The county composting machine even has a name: Ecorich Elite II Composter. What might prove even more important is Eco’s identity as an industrial machine: a “Digester.” Marvel comics, take note.

Our dog-house-size composter doesn’t have a name. But sometimes I’m obliged to empty the compostable food scraps that have filled the jar next to the sink and dump the scraps into the composter in the back yard. And if there’s no one around to hear me, I shout, I lecture, I growl in what I hope is a tone that would frighten away wild animals, especially skunks.

The extraction of scraps from the jar is followed by stirring the compost-in-progress, which is almost always warm. Don’t forget to mix in a thin blanket of leaves before you pop on the top of the composter in a way that avoids spilling rainwater or snow on your feet. All that and another day without skunks.

Eco, our county digester, cost $78,000. County officials believe funds from a grant from the state Department of Environmental Conservation may pay for the machine. There may be revenue from compost and savings from reduced hauling costs once the digester begins to operate at full capacity.

You will still have to separate your food scraps, though the list is comprehensive. Take the scraps to the nearest county transfer station and drop them off there.

If that were the only benefit we could expect, who cares? Make your own compost and put up with the smell the process produces. But here’s the news. Ecorich Elite II Composter process is odorless. At least humans can’t smell it.

It also vastly reduces the volume of food waste that can’t be composted. That should reduce the cost of hauling the non-compost away.

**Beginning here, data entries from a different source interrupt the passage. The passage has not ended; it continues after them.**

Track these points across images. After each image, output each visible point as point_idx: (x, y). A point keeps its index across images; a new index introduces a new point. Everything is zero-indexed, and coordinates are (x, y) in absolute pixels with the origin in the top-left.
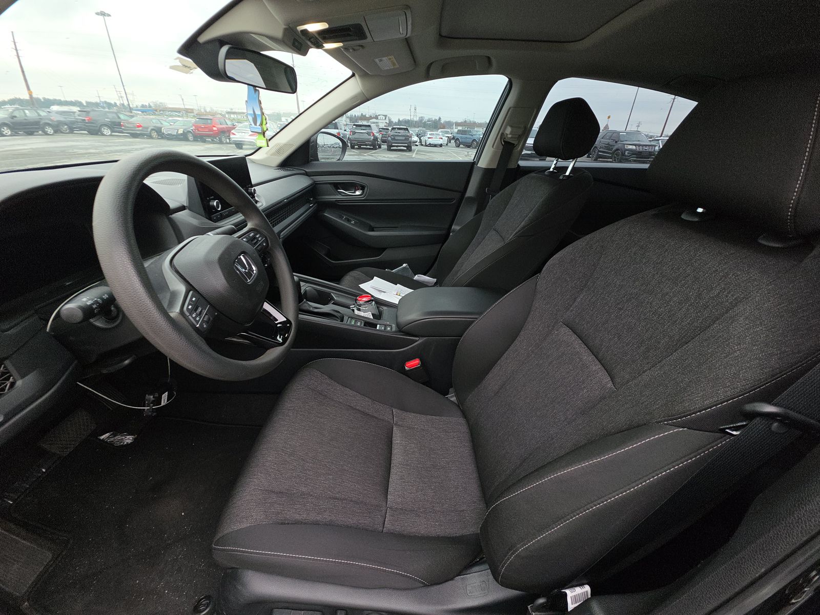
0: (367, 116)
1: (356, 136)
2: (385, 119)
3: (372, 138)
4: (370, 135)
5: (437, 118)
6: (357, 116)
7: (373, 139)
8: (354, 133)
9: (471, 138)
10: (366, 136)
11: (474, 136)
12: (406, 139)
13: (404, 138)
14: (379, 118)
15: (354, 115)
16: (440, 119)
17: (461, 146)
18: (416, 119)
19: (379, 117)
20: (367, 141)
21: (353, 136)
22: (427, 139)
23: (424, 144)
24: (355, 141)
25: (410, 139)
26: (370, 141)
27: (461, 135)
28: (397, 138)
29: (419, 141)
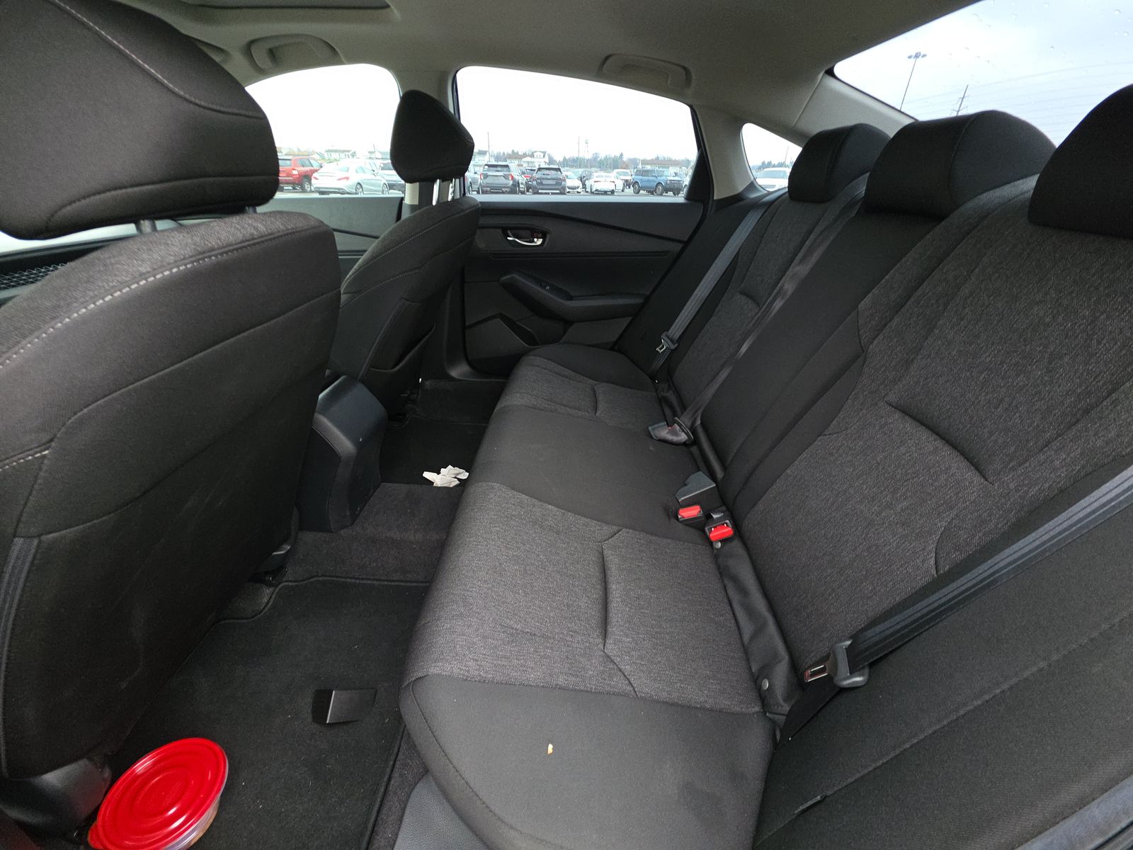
0: (520, 153)
1: (489, 180)
2: (544, 156)
3: (511, 182)
4: (508, 179)
5: (618, 155)
6: (506, 153)
7: (513, 185)
8: (486, 176)
9: (655, 181)
10: (503, 181)
11: (659, 178)
12: (557, 184)
13: (554, 182)
14: (535, 156)
15: (502, 153)
16: (622, 155)
17: (641, 192)
18: (588, 156)
19: (535, 154)
20: (504, 187)
21: (485, 181)
22: (593, 183)
23: (588, 190)
24: (487, 187)
25: (563, 183)
26: (508, 187)
27: (641, 177)
28: (544, 182)
29: (581, 186)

And please, just one more wonky thing: of all the technology packed inside Eco’s green metal shell, it’s Not what this machine offers that’s so important, it’s what the Eco Doesn’t do: It does Not release the potent greenhouse gas called methane.

Methane doesn’t last nearly as long as carbon does in the atmosphere but methane is a more potent greenhouse gas. Much of the methane being generated comes from agriculture in general, including rotting food. Methane also stays closer to the Earth than carbon pollution. If we could cut methane we might slow the rate of climate change.

Let’s face it, even if our digester works exactly as advertised it won’t noticeably change the methane trapped in the atmosphere. But it might change a few minds about the threat from climate change and our ability to slow it.

This big green digester comes from our very own planet. It signals that all of us can do something. Ecorich, the company that makes digesters, says it has sold more than 400 worldwide. But what if local governments could fund 400,000 across this country? Why not $4 million? Is that too much to spend​? People have to eat; they make scraps when they’re done eating. But if not methane-less compost, let’s hear some better ideas. They can be contagious.

In the meantime, congratulations to the county Department of Public Works and all the others who believed in this digester project and helped make it happen.